Endoscopic enucleation of the prostate (EEP) is an established, safe and effective alternative to TURP and open prostatectomy for the treatment of lower urinary tract symptoms (LUTS) secondary to benign prostatic obstruction (BPO). All EEP procedures, regardless of the source of energy used (holmium, thulium, green laser and bipolar energy), require a steep learning curve (LC) and during this LC the risk of stress urinary incontinence (SIU) could be increased. It’s very important to know the surgical anatomy of the male external urethral sphincter (EUS) well to avoid SUI. The morphology of the male EUS can be assessed by various types of diagnostic imaging: MRI and transrectal ultrasonography (TRUS).
1) To review the surgical anatomy of the male EUS by microscopic tissue sections of cadaveric specimens and by MRI and TRUS images.
2) To evaluate the intraoperative TRUS images of the male EUS during laser EEP and report the morphological changes before and after the surgery.

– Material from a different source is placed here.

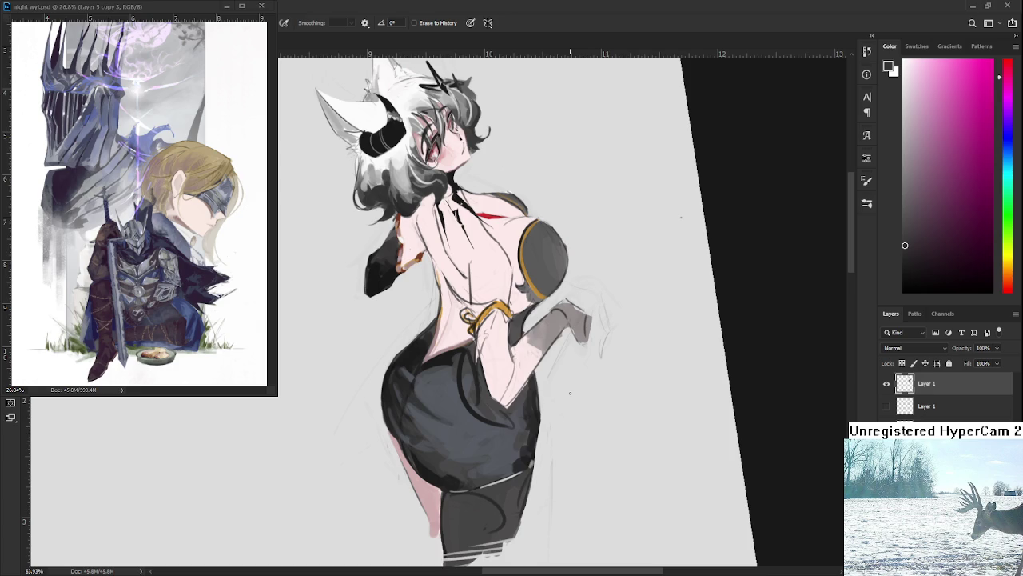
key("b")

We reported a summary of the topographic anatomy of the male EUS based on microscopic tissue sections from male cadaveric specimens, TRUS images and MRIs. Eleven patients underwent EEP, five of which were "en bloc" holmium laser enucleation of the prostate (HoLEP) and six which were green laser enucleation of the prostate (GreenLEP). All patients' EUS were studied by intraoperative TRUS using a linear probe before and after surgery. However, in this video only the results of one case have been presented. Morphological parameters of the EUS (shape, length echo-pattern and thickness) were evaluated. Postoperative follow-up at 1, 3 and 6 months with IPSS, QoL, Qmax, PSA levels, IIEF-5 and SIU were assessed at each follow-up appointment.
A detailed topographic anatomical study of the male EUS has been presented. The male EUS was easily detectable by TRUS as a hypoechoic circular shaped structure surrounding the membranous urethra, that remained unchanged before and after the EEP procedure. The patient was discharged 24 hours postoperative without complications. The bladder catheter was removed at 24 hours after surgery and three months later all the parameters showed significant improvement. There was no SUI as a result of the procedure.

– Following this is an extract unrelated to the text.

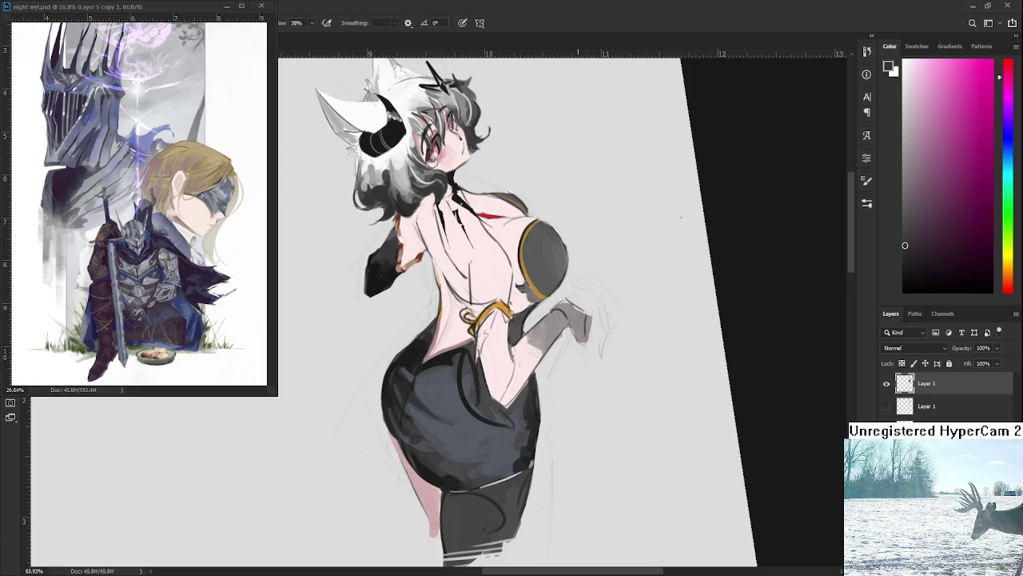
Sample reddish and other tones near the skirt's edge and touch up the area.
left_click_drag(531, 376, 516, 402, "alt")
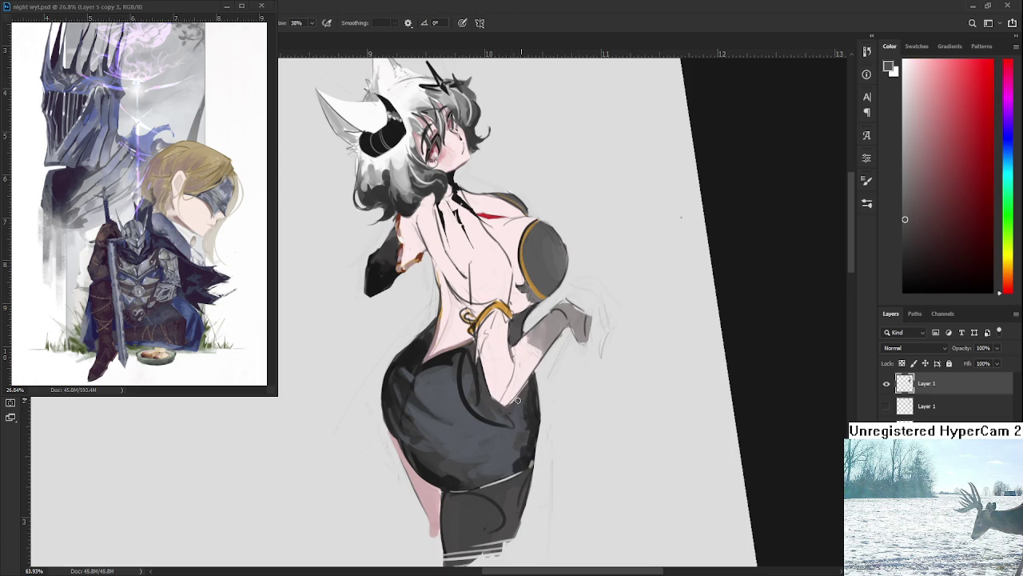
left_click(527, 386, "alt")
left_click(533, 381, "alt")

First and foremost it is imperative that the surgeon has a complete understanding of the EUS surgical anatomy before performing EEP in order to avoid SUI during the learning curve.

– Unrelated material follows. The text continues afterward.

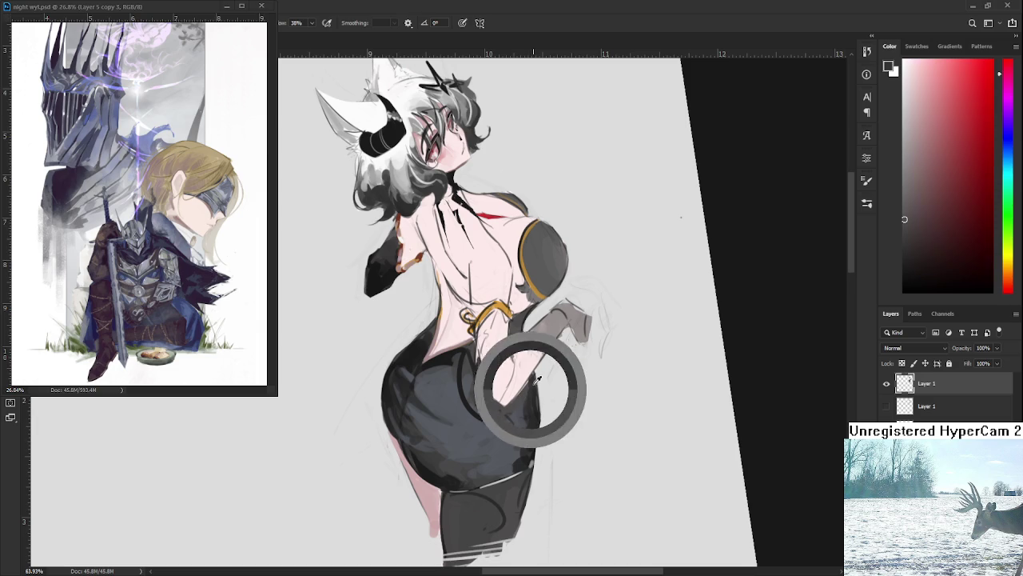
left_click(508, 411, "alt")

As demonstrated previously in the literature, EEP represents an established safe and effective technique for the complete removal of the adenomatous prostate tissue. This is not an easy procedure and requires a steep learning curve. During "en bloc" EEP carefully dissecting the apical lobes from the EUS is fundamental in preventing SUI, as it protects the sphincter from mechanical dissection damage.